You buy tickets to see a sports event with your friends, and once you arrive at the game you open up your mobile sports betting app and find out that you can’t bet on the game from your seats.
You turn to your friend and ask, “Why didn’t we just watch this game at a bar?”
That could be the situation if a sports governing body persuades the Indiana Gaming Commission (IGC) that allowing wagering from the location of a particular sports event is risky.
Under proposed sports betting regulations released this week by the IGC, a professional sports league or the NCAA, which is headquartered in the state in Indianapolis, could seek to create a temporary sports betting “dead zone” at a venue, made possible by geolocation technology. Wagering on Indiana collegiate athletic teams is allowed under the new law.

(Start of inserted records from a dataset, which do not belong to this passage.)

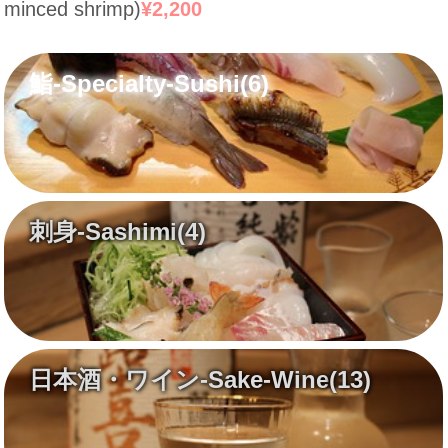
minced shrimp)
¥2,200
鮨-Specialty-Sushi
(6)
刺身-Sashimi
(4)
日本酒・ワイン-Sake-Wine
(13)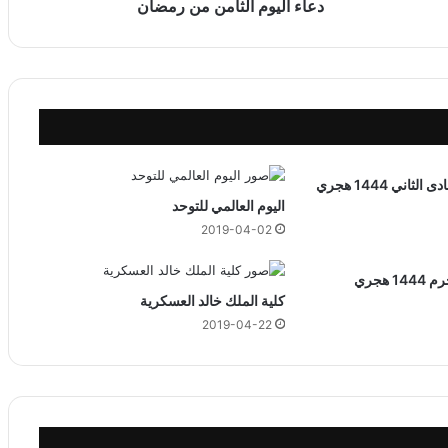
ا
دعاء اليوم الثامن من رمضان
ل
ث
ا
م
ن
م
ن
ر
م
اليوم العالمي للتوحد
ض
2019-04-02
ا
ن
كلية الملك خالد العسكرية
2019-04-22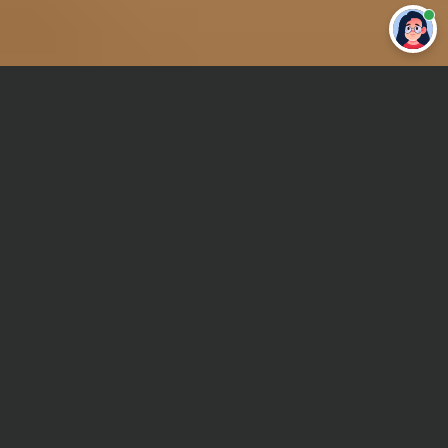
Привет 👋 Могу сделать студенческую
работу за тебя
Главная
Курсовая работа
Банковское дело
Сроки и Стоимость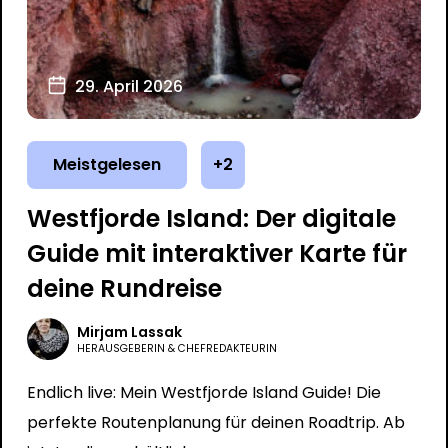
29. April 2026
Meistgelesen
+2
Westfjorde Island: Der digitale
Guide mit interaktiver Karte für
deine Rundreise
Mirjam Lassak
HERAUSGEBERIN & CHEFREDAKTEURIN
Endlich live: Mein Westfjorde Island Guide! Die
perfekte Routenplanung für deinen Roadtrip. Ab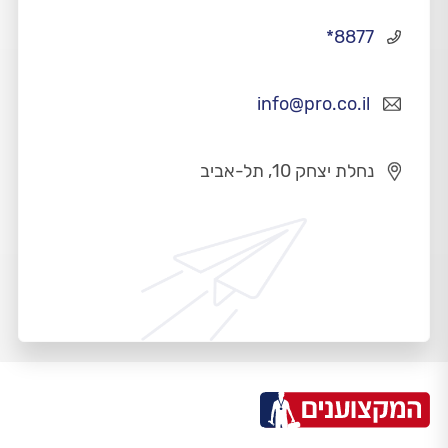
*8877
info@pro.co.il
נחלת יצחק 10, תל-אביב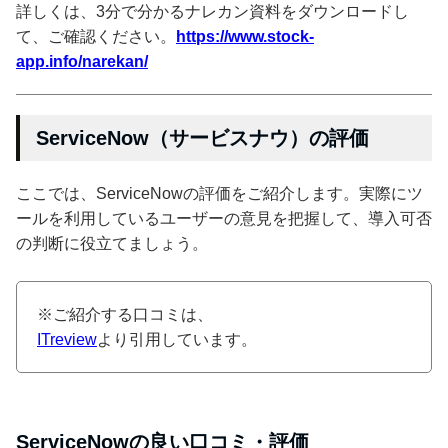
詳しくは、3分で分かるナレカン資料をダウンロードし
て、ご確認ください。
https://www.stock-
app.info/narekan/
ServiceNow（サービスナウ）の評価
ここでは、ServiceNowの評価をご紹介します。実際にツ
ールを利用しているユーザーの意見を把握して、導入可否
の判断に役立てましょう。
※ご紹介する口コミは、
ITreview
より引用しています。
ServiceNowの良い口コミ・評価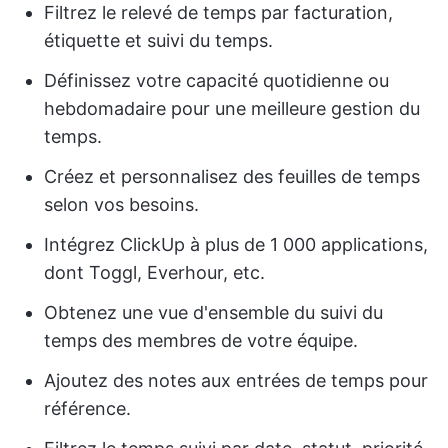
Filtrez le relevé de temps par facturation,
étiquette et suivi du temps.
Définissez votre capacité quotidienne ou
hebdomadaire pour une meilleure gestion du
temps.
Créez et personnalisez des feuilles de temps
selon vos besoins.
Intégrez ClickUp à plus de 1 000 applications,
dont Toggl, Everhour, etc.
Obtenez une vue d'ensemble du suivi du
temps des membres de votre équipe.
Ajoutez des notes aux entrées de temps pour
référence.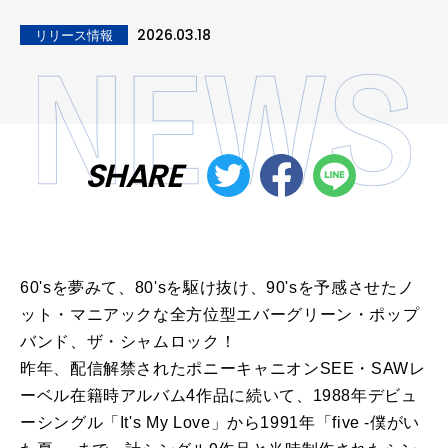
2026.03.18
リリース情報
SHARE
60'sを夢みて、80'sを駆け抜け、90'sを予感させたノ
ット・マニアックな全方位型エバーグリーン・ポップ
バンド、ザ・シャムロック！
昨年、配信解禁されたポニーキャニオンSEE・SAWレ
ーベル在籍時アルバム4作品に続いて、1988年デビュ
ーシングル「It's My Love」から1991年「five -僕がい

While Indiana lawmakers didn’t give the leagues any handouts in the form of “integrity fees” (also known as “royalties”), nor did they mandate the use of “official league data,” the regulations do appear to give the leagues one unique way here to influence sports betting in the state.

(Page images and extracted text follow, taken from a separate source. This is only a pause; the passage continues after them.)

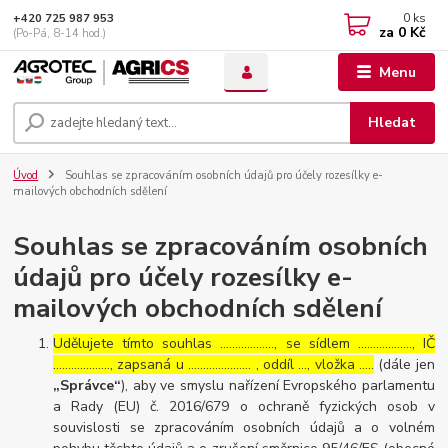
0
ks
+420 725 987 953
za
0 Kč
(Po-Pá, 8-14 hod.)
Menu
Hledat
Úvod
Souhlas se zpracováním osobních údajů pro účely rozesílky e-
mailových obchodních sdělení
Souhlas se zpracováním osobních
údajů pro účely rozesílky e-
mailových obchodních sdělení
Udělujete tímto souhlas ……………..., se sídlem ………………, IČ
………………., zapsaná u ………………… , oddíl …, vložka …..
(dále jen
„Správce“
), aby ve smyslu nařízení Evropského parlamentu
a Rady (EU) č. 2016/679 o ochraně fyzických osob v
souvislosti se zpracováním osobních údajů a o volném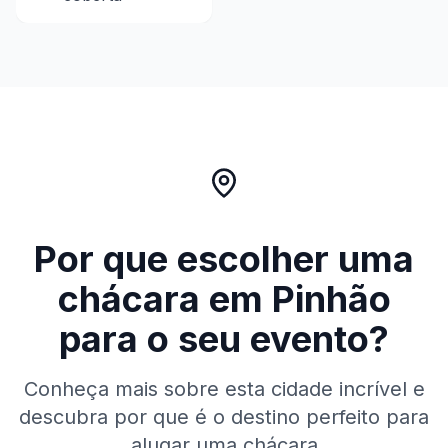
Por que escolher uma
chácara em
Pinhão
para o seu evento?
Conheça mais sobre esta cidade incrível e
descubra por que é o destino perfeito para
alugar uma chácara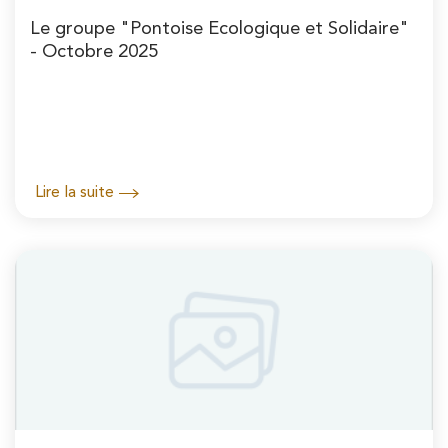
Le groupe "Pontoise Ecologique et Solidaire"
- Octobre 2025
Lire la suite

Geofencing a specific sports event
The regulations, which are currently in the public comment phase ahead of possible adoption next month, would give the IGC the sole discretion on whether or not to grant the sports governing body’s request.
The IGC will “consider” the request only if its receives:
- Information indicating a specific and credible threat to the integrity of sports wagering at the particular location that is beyond the control of the sports governing body to preemptively remedy or mitigate.
- Confirmation from a geofence service provider licensed by the commission establishing that utilization of a geofence to prohibit wagers at the location of the particular sporting event has been executed.
- An evaluation that no other means exist to remedy or mitigate the specific risk to sports wagering at the location and that geofencing is the only appropriate measure to address the issue.
The IGC won’t simply take the sports governing body’s word for it. Regulators will consult with an “independent monitoring provider” and other jurisdictions that have experience with sports betting.
As the IGC stated in the draft regs, the threat needs to be “credible.” Of course, the meaning of that word is in the eye of the beholder, so regulators have the ultimate discretion. Meanwhile, offshore betting websites operating illegally would not be subjected to this kind of restriction.
The Indiana sports betting law didn’t spell out a scenario where “risk” might arise, but the provisions in the law were loose enough to give the IGC authority to create specific rules pertaining to what sports governing bodies can do to have some input.
Next steps for Indiana
Industry stakeholders and the public can submit comments on the proposed regs overseeing both brick-and-mortar and online/mobile books by Aug. 1. Regulators will then finalize and adopt the regs.
The plan is to have brick-and-mortar betting available by Week 1 of the upcoming NFL season. Under the Indiana sports betting law, casinos licensed for retail sports betting can kick things off in September. The NFL regular season is slated to start on Sept. 5.
“A person holding a certificate of authority issued under this chapter is authorized to conduct sports wagering under this article beginning September 1, 2019,” reads a provision in the law.
The IGC draft regs don’t say anything about that launch date.
Online/mobile sportsbooks will need to be thoroughly tested under the IGC regs. That will likely take several months after the opening of b&m books, which also require state testing. You can expect Indiana to have online/mobile up and running in the first half of 2020. Indiana will allow remote online registration.
With that said, sports betting regulation is becoming increasingly common in the country, with regulators relying on help and guidance from other state regulators. It would be surprising if one or more Indiana online/mobile platforms launched by the end of 2019, but it’s certainly not impossible.